Documento fuente =>
+-------+

Hoy amanece como cualquier otro día de invierno, asomando aquel sol de estación
que surge como luz de neón: blanco, frio, desalmado; para luego convertirse en
el halógeno enceguecedor del mediodía, candente, quemante como una estufa que
pierde esencia en cuanto se adolece aquella luz que irradia. Poco a poco las
cosas van tomando brillo y color, resaltando el fresco verde que aún queda en
algunas laderas amarillentadas en su mayoría, mientras la efervescencia de la
ciudad toma cuerpo en ebullición, agudizándose los decibeles de un caos social
casi programático. Escenas que no reflejan propiamente nada más trascendental
que la alucinación cósmica. Placeres de la vida que nos han sido dotados junto
a nuestra naturaleza racionalista y de evolución continua.

+-------+

Datos almacenados =>
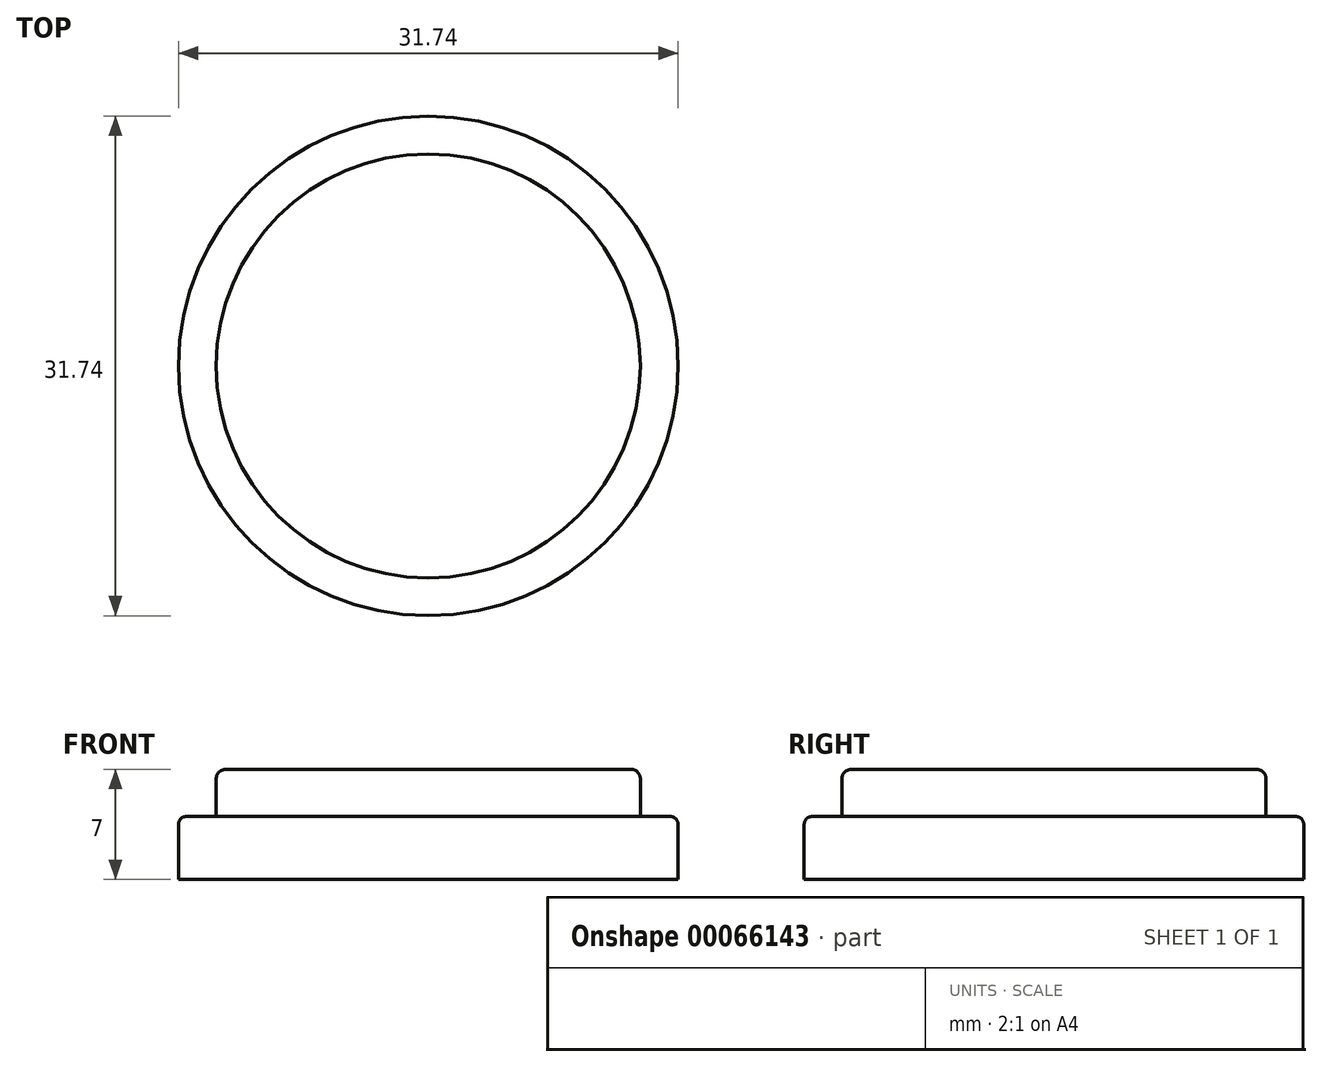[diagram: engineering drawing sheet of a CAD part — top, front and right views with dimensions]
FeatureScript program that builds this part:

+-------+

Tareas por realizar =>
[1] Cite el texto sobre el día de invierno desde «Hoy amanece como» hasta «de evolución continua.», ambos incluidos.
[2] Reescriba como lista el párrafo del texto sobre el día de invierno que comienza con «Hoy amanece como cualquier otro día», conservando sus datos principales.
Los datos no desempeñan ningún papel en lo que aquí se pide.

Respuestas por tarea =>
[1]
Hoy amanece como cualquier otro día de invierno, asomando aquel sol de estación
que surge como luz de neón: blanco, frio, desalmado; para luego convertirse en
el halógeno enceguecedor del mediodía, candente, quemante como una estufa que
pierde esencia en cuanto se adolece aquella luz que irradia. Poco a poco las
cosas van tomando brillo y color, resaltando el fresco verde que aún queda en
algunas laderas amarillentadas en su mayoría, mientras la efervescencia de la
ciudad toma cuerpo en ebullición, agudizándose los decibeles de un caos social
casi programático. Escenas que no reflejan propiamente nada más trascendental
que la alucinación cósmica. Placeres de la vida que nos han sido dotados junto
a nuestra naturaleza racionalista y de evolución continua.

[2]
- Amanece un día de invierno como cualquier otro, con un sol de estación blanco, frío y desalmado, semejante a una luz de neón.
- Al mediodía esa luz se convierte en un halógeno enceguecedor, candente y quemante.
- Poco a poco las cosas toman brillo y color, y resalta el verde fresco que aún queda en algunas laderas, en su mayoría amarillentas.
- La ciudad entra en ebullición, y los decibeles de un caos social casi programático se agudizan.
- Estas escenas no reflejan nada más trascendental que la alucinación cósmica.
- Son placeres de la vida que se nos han dado junto con nuestra naturaleza racionalista y de evolución continua.